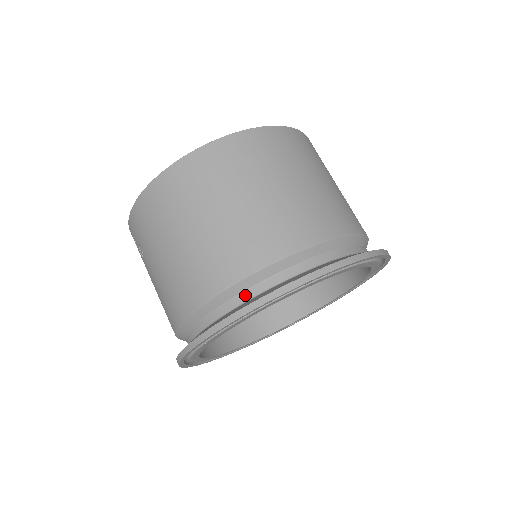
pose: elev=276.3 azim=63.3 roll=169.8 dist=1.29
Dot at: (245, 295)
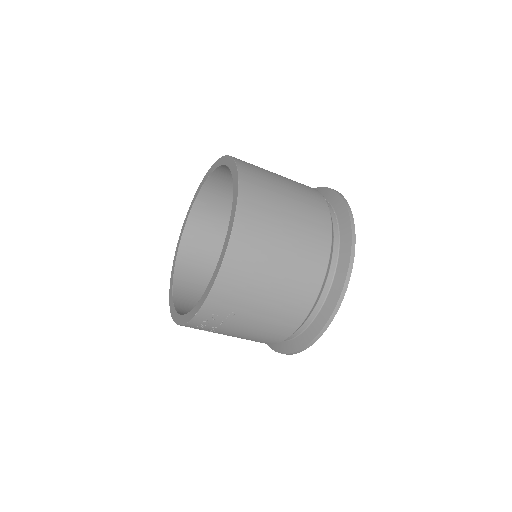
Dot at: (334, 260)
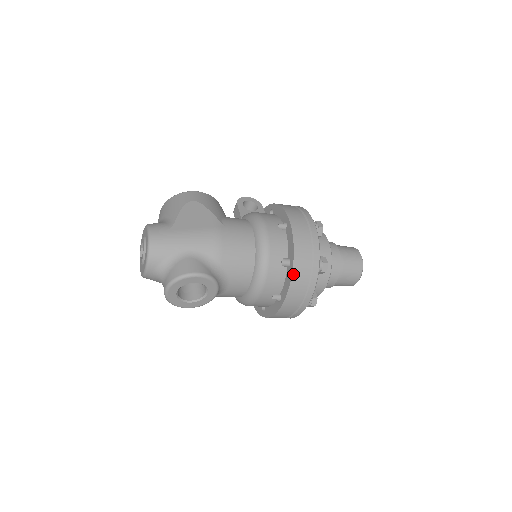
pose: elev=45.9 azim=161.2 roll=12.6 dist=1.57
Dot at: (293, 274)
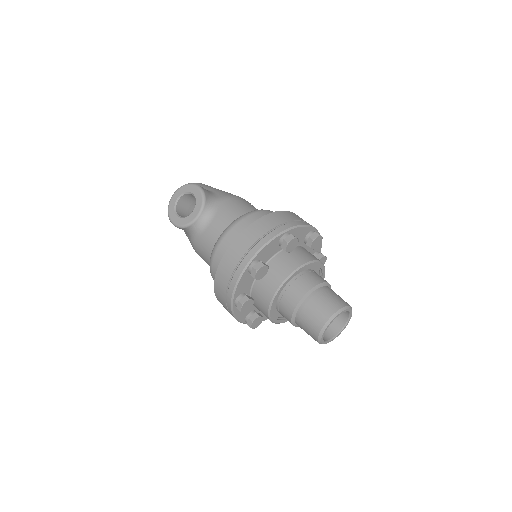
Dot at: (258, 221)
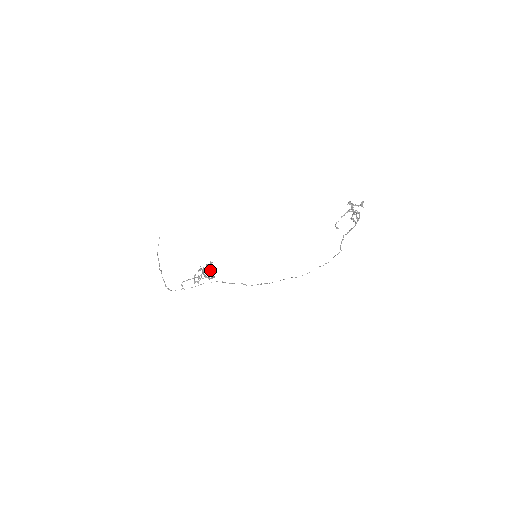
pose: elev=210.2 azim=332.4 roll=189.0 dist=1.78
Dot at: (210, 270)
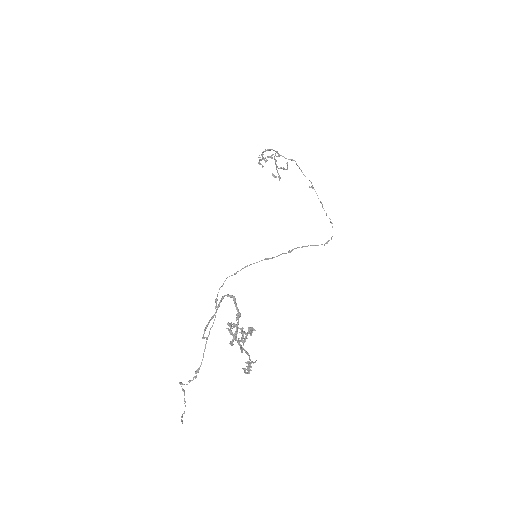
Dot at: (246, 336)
=-=-=
• _TASK DIRECTIONS_:
Rewrite the text lines of all the records above as one numbered list, skipping blank lines and leaving out the pictures.

• _THE SOLUTION_:
1. pose: elev=276.3 azim=63.3 roll=169.8 dist=1.29
2. Dot at: (245, 295)
3. Dot at: (334, 260)
4. pose: elev=45.9 azim=161.2 roll=12.6 dist=1.57
5. Dot at: (293, 274)
6. Dot at: (258, 221)
7. pose: elev=210.2 azim=332.4 roll=189.0 dist=1.78
8. Dot at: (210, 270)
9. Dot at: (246, 336)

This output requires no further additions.